Plot the kernel density estimator for the daily returns for one of these “skewed” years and on the same plot display (in different line-style/color) the density of the estimated skewed t-model.
Solution
p4 = ggplot(results_nm, aes(x = year, y = xi)) +
geom_point() +
geom_ribbon(aes(ymin = xi_lb, ymax = xi_ub), alpha = 0.2)
p4 + plot_annotation("Point estimator and 95% confidence
interval of xi parameter by N-M method")
- In the above plot, the skewness parameter is likely to be significantly different from 1 during 1975. Let’s check the confidence interval of xi in 1975 for hypothesis test.
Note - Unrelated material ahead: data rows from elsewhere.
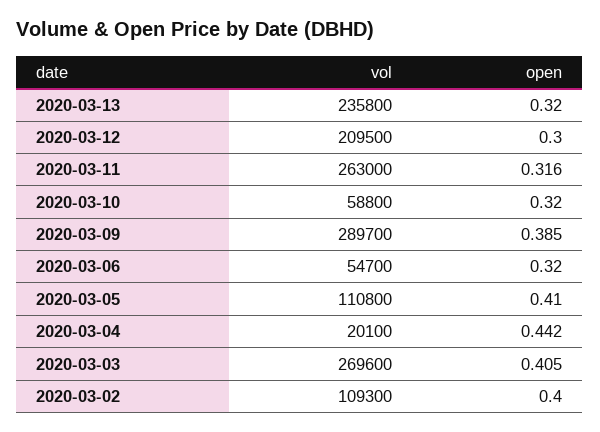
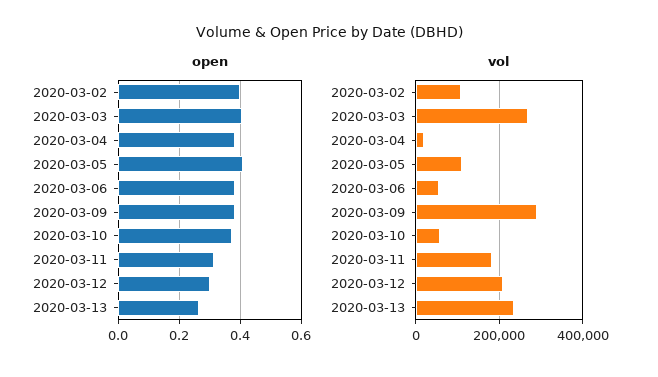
  {
    "vol": {
      "2020-03-13": 235800,
      "2020-03-12": 209500,
-     "2020-03-11": 263000,
+     "2020-03-11": 180000,
      "2020-03-10": 58800,
      "2020-03-09": 289700,
      "2020-03-06": 54700,
      "2020-03-05": 110800,
      "2020-03-04": 20100,
      "2020-03-03": 269600,
      "2020-03-02": 109300
    },
    "open": {
-     "2020-03-13": 0.32,
+     "2020-03-13": 0.26,
      "2020-03-12": 0.3,
      "2020-03-11": 0.316,
-     "2020-03-10": 0.32,
+     "2020-03-10": 0.38,
      "2020-03-09": 0.385,
-     "2020-03-06": 0.32,
+     "2020-03-06": 0.38,
      "2020-03-05": 0.41,
-     "2020-03-04": 0.442,
+     "2020-03-04": 0.38,
      "2020-03-03": 0.405,
      "2020-03-02": 0.4
    }
  }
results_nm[results_nm$xi == min(results_nm$xi),
c("year", "xi", "xi_lb", "xi_ub")]
| year | xi | xi_lb | xi_ub | |
|---|---|---|---|---|
| <dbl> | <dbl> | <dbl> | <dbl> | |
| 14 | 1975 | 0.4756608 | 0.3899451 | 0.5613764 |
- If we set H0: xi = 1, H1: otherwise, then since 95\% confidence interval doesn’t contain 1, there is a statistically significant evidence to reject H0.
x = sp_rtrn[(format(sp_t, format = "%Y") == format(1975, format = "%Y"))]
x = sort(x)
X_density = density(x)
theta = results_nm[results_nm$year == "1975", c("mu", "sig", "df", "xi")]
theta
h = 1.06 * theta$sig * length(x) ^ (-1 / 5)
par(mfrow = c(1, 1))
plot(X_density$x, X_density$y, type = "l",
xlab = "Daily returns", ylab = "Density",
main = "Compare KDE and Estimated skewed t-model for 1975")
lines(x, skew_t_dist((x - theta$mu) / theta$sig,
df = theta$df, xi = theta$xi) * (1 / theta$sig),
col = "red")
legend("topright", c("KDE", "Estimated skewed t-model"),
col = c("black", "red"), lwd = 2)
| mu | sig | df | xi | |
|---|---|---|---|---|
| <dbl> | <dbl> | <dbl> | <dbl> | |
| 14 | -0.009940165 | 0.009949183 | 3.069062 | 0.4756608 |
- Above plot shows the KDE for the daily returns for 1975 (skewed years) and the density of the estimated skewed t-model.